A carpet of brown greeted Matt Lovenfosse as he pulled up to his home on Monday morning. “So I went out to have a look and it was millions of spiders,” he says.

They were running ahead of flood water rising up from Kinchela Creek, pouring across the back of Lovenfosse’s property on the mid-north coast of New South Wales.

“It’s amazing. It’s crazy,” he told Guardian Australia. “The spiders all crawled up on to the house, on to fences and whatever they can get on to.”

The spiders aren’t the only animals he has spotted fleeing the floods. “When the water goes up, the snakes go up into the trees,” Lovenfosse said.

As record-breaking rains batter the NSW coastline and southern Queensland, causing widespread flooding, animals and insects are scrambling to escape the waters.

Shenae and Steve Varley witnessed a similar phenomenon on Sunday, when they visited the Penrith weir in western Sydney. Shenae said spiders covered “the entire length of the railing that’s not under water”.
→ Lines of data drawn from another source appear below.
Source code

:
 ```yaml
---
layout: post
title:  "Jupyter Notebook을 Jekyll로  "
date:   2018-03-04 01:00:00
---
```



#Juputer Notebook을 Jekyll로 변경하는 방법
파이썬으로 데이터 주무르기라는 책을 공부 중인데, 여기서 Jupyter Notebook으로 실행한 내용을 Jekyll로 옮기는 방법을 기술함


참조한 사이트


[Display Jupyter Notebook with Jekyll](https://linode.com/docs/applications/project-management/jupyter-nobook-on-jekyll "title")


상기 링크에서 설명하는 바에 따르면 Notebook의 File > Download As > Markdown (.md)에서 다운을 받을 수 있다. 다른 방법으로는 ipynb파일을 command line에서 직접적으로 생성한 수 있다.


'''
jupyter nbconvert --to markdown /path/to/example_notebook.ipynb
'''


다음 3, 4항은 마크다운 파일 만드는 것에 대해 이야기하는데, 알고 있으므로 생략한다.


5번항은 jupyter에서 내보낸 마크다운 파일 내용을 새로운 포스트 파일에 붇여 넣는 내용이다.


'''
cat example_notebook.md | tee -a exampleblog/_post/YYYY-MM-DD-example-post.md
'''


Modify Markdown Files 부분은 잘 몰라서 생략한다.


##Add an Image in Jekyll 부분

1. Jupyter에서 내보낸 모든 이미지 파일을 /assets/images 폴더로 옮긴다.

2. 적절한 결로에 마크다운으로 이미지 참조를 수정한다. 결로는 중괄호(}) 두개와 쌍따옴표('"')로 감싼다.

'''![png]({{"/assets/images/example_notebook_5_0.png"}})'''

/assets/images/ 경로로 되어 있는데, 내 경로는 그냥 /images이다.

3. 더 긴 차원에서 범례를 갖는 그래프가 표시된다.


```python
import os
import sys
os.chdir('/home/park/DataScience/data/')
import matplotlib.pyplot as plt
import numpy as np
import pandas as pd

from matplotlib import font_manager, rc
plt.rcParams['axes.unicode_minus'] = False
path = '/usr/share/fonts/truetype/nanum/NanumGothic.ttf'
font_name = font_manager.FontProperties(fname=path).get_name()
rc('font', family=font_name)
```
“There were also skinks, ants, basically every insect, crickets – all just trying to get away from the flood waters. My husband videoed it, because I was not going close to it. When he was standing still he had spiders climbing up his legs. A skink used him as a pole to get away from the water.

“Penrith floods quite regularly, and this is not something I’ve ever thought about before,” she said.

Macksville resident Melanie Williams was also shocked by a swarm of spiders climbing the outer wall of her home as they fled for higher ground. “I occasionally see spiders around the place but never anything like that, it was just insane,” she told the ABC.

The spiders outside her home were “horrific” but her neighbour told her there were twice as many inside his garage, she told Guardian Australia.

Lovenfosse said he had witnessed the same phenomenon in a flood 20 years ago this month, when he was seven.

Dr Lizzy Lowe, an arachnologist at the independent research company Cesar Australia, said it was common for swarms of spiders to appear during floods, but only at certain times of year.

“In spring and summer it’s peak spider time. Many will die off in the winter, or survive as egg sacks … If you get floods in summer you’ll see lots of spiders.

“There’s no more spiders than would be there usually,” she said. “You’re just seeing more of them. Most of the spiders that you’re seeing … are ground-dwelling spiders.

Lowe urged people who came into contact with spiders to exercise empathy, even if they were scared.

“These are native species trying to do their thing, trying to survive. The last thing that you want to do is get out the insecticide spray.”

The spiders would be “doing their best to disperse” as soon as the flood waters went down, she said. “They’re not going to be doing anyone any harm.”

Williams stressed the importance of spiders to the ecosystem. “They’re very, very good insect hunters, so if you got rid of all the spiders you would be plagued by insects. We should be worrying about saving the spiders as much as we’re worried about saving the koalas.”

People would be happy if the rain helped end NSW’s ongoing mouse plague, but experts say that is uncertain.

“It’s a bit of a tough one to predict,” a CSIRO research officer, Steve Henry, said.

“Certainly areas west of the divide are not getting nearly the same amount of rain as places to the east are getting. Unless we’re getting rainfall of a magnitude that will fill the [mice] burrows with water, we don’t think it will have a significant effect.”

For example, the 86mm of rain reported over the weekend at Gilgandra was a good fall but “unless it’s enough rain to flood out burrows, they’re just going to hunker down, wait for the rain to pass and be back in business”.

Rain would “make conditions less favourable for mice”, Henry said, but “whether this is the precursor [to the end of the plague] is uncertain, unfortunately.”

When floods did kill off mice, it usually happened quickly. “Farmers talk about the mice disappearing virtually overnight,” the research officer said. “They get to such high numbers they become quite stressed … they start to run out of food, which facilitates the spread of disease, they start eating the sick ones, they turn on the babies, and then it’s all over. It’s quite a grizzly story.”